Short time on antipsychotics may up heart disease
NEW YORK (Reuters Health) - Antipsychotic medications, which have raised red flags in the past, may increase the risk of heart disease in as little as a few months, a new study says.
Among the people taking these drugs are patients with schizophrenia, who tend to have shorter-than-average life spans. So the role of antipsychotics in heart disease needs to be addressed, said co-author Debra Foley, senior lecturer at the Center for Youth Mental Health at the University of Melbourne in Australia.
Researchers have already reported that newer antipsychotics are associated with an increased risk of diabetes. The Food and Drug Administration put out warnings on this danger in 2004.

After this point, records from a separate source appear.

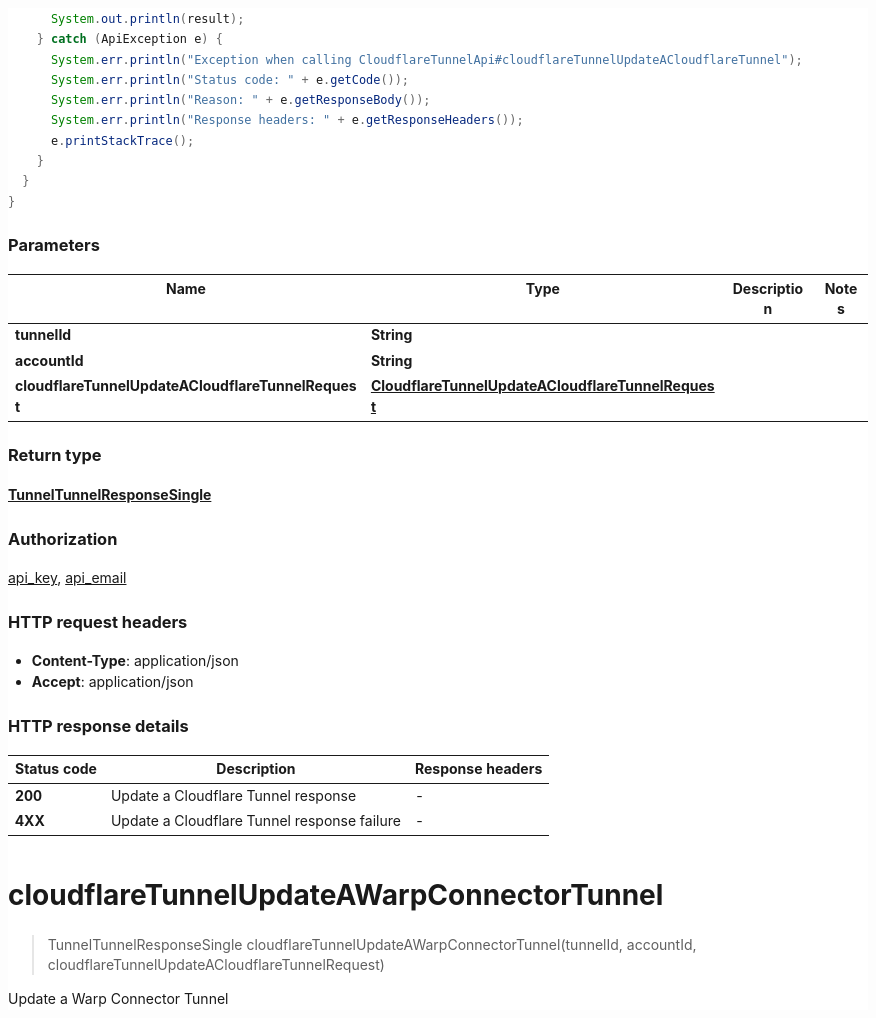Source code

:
 ```java
      System.out.println(result);
    } catch (ApiException e) {
      System.err.println("Exception when calling CloudflareTunnelApi#cloudflareTunnelUpdateACloudflareTunnel");
      System.err.println("Status code: " + e.getCode());
      System.err.println("Reason: " + e.getResponseBody());
      System.err.println("Response headers: " + e.getResponseHeaders());
      e.printStackTrace();
    }
  }
}
```

### Parameters

| Name | Type | Description  | Notes |
|------------- | ------------- | ------------- | -------------|
| **tunnelId** | **String**|  | |
| **accountId** | **String**|  | |
| **cloudflareTunnelUpdateACloudflareTunnelRequest** | [**CloudflareTunnelUpdateACloudflareTunnelRequest**](CloudflareTunnelUpdateACloudflareTunnelRequest.md)|  | |

### Return type

[**TunnelTunnelResponseSingle**](TunnelTunnelResponseSingle.md)

### Authorization

[api_key](../README.md#api_key), [api_email](../README.md#api_email)

### HTTP request headers

 - **Content-Type**: application/json
 - **Accept**: application/json

### HTTP response details
| Status code | Description | Response headers |
|-------------|-------------|------------------|
| **200** | Update a Cloudflare Tunnel response |  -  |
| **4XX** | Update a Cloudflare Tunnel response failure |  -  |

<a id="cloudflareTunnelUpdateAWarpConnectorTunnel"></a>
# **cloudflareTunnelUpdateAWarpConnectorTunnel**
> TunnelTunnelResponseSingle cloudflareTunnelUpdateAWarpConnectorTunnel(tunnelId, accountId, cloudflareTunnelUpdateACloudflareTunnelRequest)

Update a Warp Connector Tunnel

According to the new study, published in the Archives of General Psychiatry, patients taking antipsychotics tended to gain weight after one month and had increases in their cholesterol levels after three to four months.
Obesity, high cholesterol, and diabetes all increase the risk of heart disease.
"This change in risk is evident early in the course of treatment, within several weeks of continuous use, but may continue to alter over several years," Foley told Reuters Health in an email. The "risk varies depending on the specific drug taken and how long it is taken for," she added.
About one in 100 adults in the U.S. has schizophrenia, according to the National Institute of Mental Health.
But antipsychotic drugs are also given to some patients with bipolar disorder, personality disorders, or anxiety, said Dr. Karen Graham, assistant professor of psychiatry at the University of North Carolina School of Medicine. She was not involved in the study.
The drugs in Foley's study included Janssen's Risperdal, and Lilly's Zyprexa, among others.
"Lilly is confident in the overall benefit-risk profile of Zyprexa," a company spokesman told Reuter's Health in an email.
Zyprexa has been prescribed for an estimated 28 million patients around the world, and a large amount of evidence shows the drug is safe for the uses for which it's been approved, Lilly said.
Foley and her team looked at 25 previous studies that had tracked risk factors for heart disease in patients taking older or newer antipsychotics. These included high blood pressure, cholesterol levels, and body weight.
They found that across all the studies, six to seven of every 10 people on antipsychotics were overweight after six months. Before taking the drugs, only about four of every 10 were overweight, the same as in the general population.
This is important because these are generally young and otherwise healthy people, Graham said.
Researchers don't know why these drugs can increase heart disease risk, but a recent study showed they can affect how the body manages cholesterol, Foley said.
Both patients and doctors should be aware of the increased heart disease risk, Foley said, and work together to minimize the patient's risk.